L’allarme dell’analista USA: “Oggi siamo in una nuova Guerra fredda”
La storia, secondo molti illustri analisti, storici ed esperti di vario genere, è un loop che si ripete, un susseguirsi di eventi più o meno simili (ma spesso con ‘attori’ diversi dalle due parti della barricata): ne sono una dimostrazione il crollo dei grandi imperi del passato, ma anche il ripetersi di quella prima (terribile) guerra mondiale dopo poco più di 20 anni e, ora (almeno secondo l’analista Niall Ferguson) con il ripetersi del copione della Guerra fredda. La storia, insomma, si ripete, ma la cosa peggiore è che (a differenza di quanto ci hanno sempre detto ed insegnato) nessuno sembra aver colto gli insegnamenti del passato, per evitare il ripetersi di situazioni come lo sterminio degli ebrei, oppure la divisione di Berlino con un muso di mattoni e filo spinato.
L’analisi di Ferguson parte proprio dal ricordare che la prima volta che abbiamo assistito ad un conflitto ‘freddo’ tutto scoppiò dopo la guerra in Corea nel 1950 e culminò con la già citata separazione di Berlino. Con un salto avanti di oltre 70 anni, si potrebbe dire che la prima fare della Seconda guerra fredda è stata l’invasione dell’Ucraina da parte della Russia nel 2022 che ha aperto (come la sua gemella di quasi un secolo fa) alle rivalità tra un occidente sempre più disgregato ed un oriente sempre più unito.
Niall Ferguson: “La Cina è la nuova URSS, mentre USA e UE sono deboli”
Le similitudini tra le ‘vecchia’ e la ‘nuova’ Guerra fredda quasi non si contano nella lunga riflessione di Niall Ferguson, che cita tra le tante la base ideologica del conflitto, la corsa tecnologica (all’epoca l’esplorazione spaziale e le armi nucleari, oggi l’Intelligenza Artificiale e la guerra spaziale) e soprattutto le divisioni internazionali; ma con una particolarità: il copione degli anni ’50 procede oggi molto più velocemente, tanto che oltre 30 anni sono stati vissuti nell’arco di appena 2 (partendo sempre dalla guerra Ucraina-Russia come riferimento).
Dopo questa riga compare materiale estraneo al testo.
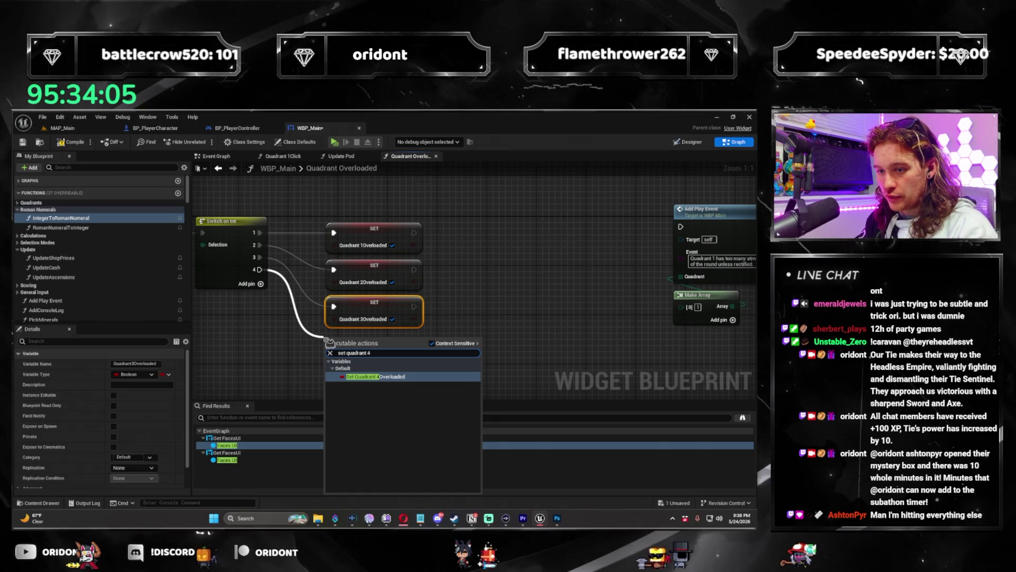
pyautogui.press('Return')
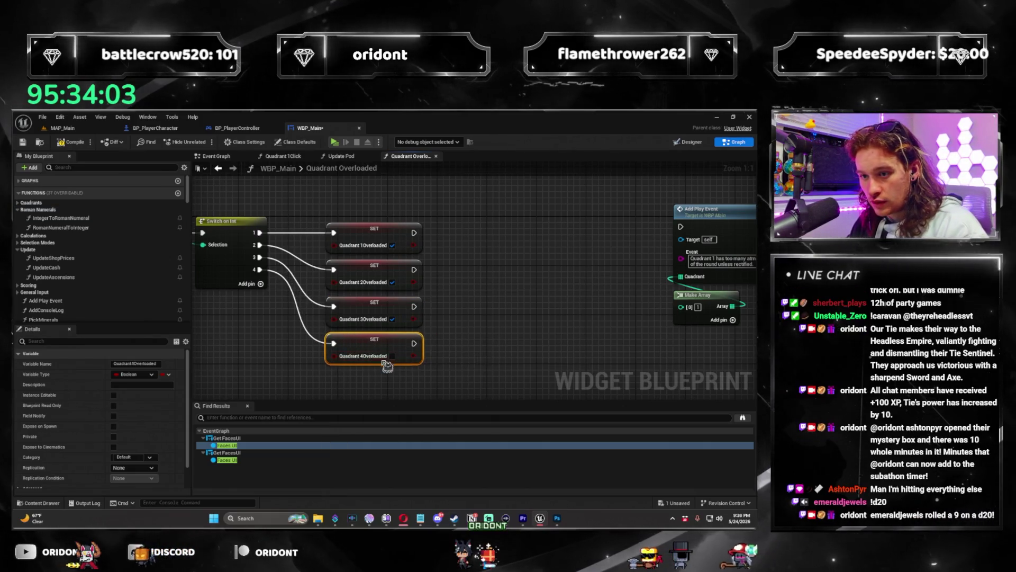
pyautogui.click(488, 331)
pyautogui.click(377, 360)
Dall’altra parte, però, nota ancora Ferguson, le differenze sono ancora maggiori e (sicuramente) più importanti, come il ruolo economico della Cina (ben diverso da quello dell’URSS all’epoca); la debolezza economica europea (all’epoca inesistente come blocco coeso) e le difficoltà degli USA in materia fiscale.
Le conseguenze economiche per l’Europa di una nuova Guerra fredda
Andando oltre ai ragionamenti di Ferguson, l’inserto Domani ha pubblicato un’interessante riflessione sulle conseguenze del nuovo conflitto, ricordando che la fine della Prima guerra fredda aprì all’espansione economica occidentale: si ricorderà che dalla caduta del Muro di Berlino si aprì al commercio con la Cina, mentre le enormi risorse economiche spese in Difesa furono riallocate per sostenere la produzione che permise il famoso boom economico e (non da meno) le persone furono libere di muoversi tra gli stati. La Seconda guerra fredda, invece, apre ad uno scenario più difficile, sia dal punto di vista geopolitico, che (e nuovamente soprattutto) da quello economico.
L’Europa, infatti, oggi fatica a completare quella necessaria unione federale, portando avanti il sogno dell’indipendenza dei 27, a discapito di una politica sulla difesa che sembra essere irrealizzabile perché necessita di un debito comune (ed è nota l’opposizione all’ipotesi di stati come l’indebitata Germania). La chiusura di quei confini con la Cina floridi per il commercio, poi, causerà (e già lo fa) un aumento dei costi (su tutti i livelli: dall’energia, alle materie prime, fino ai prodotti di consumo) e un conseguente ovvio aumento dell’inflazione: i più attenti avranno già immaginato che questo significherà nuove politiche fiscali europee restrittive, con gli effetti che ci sono già ben noti in questo periodo.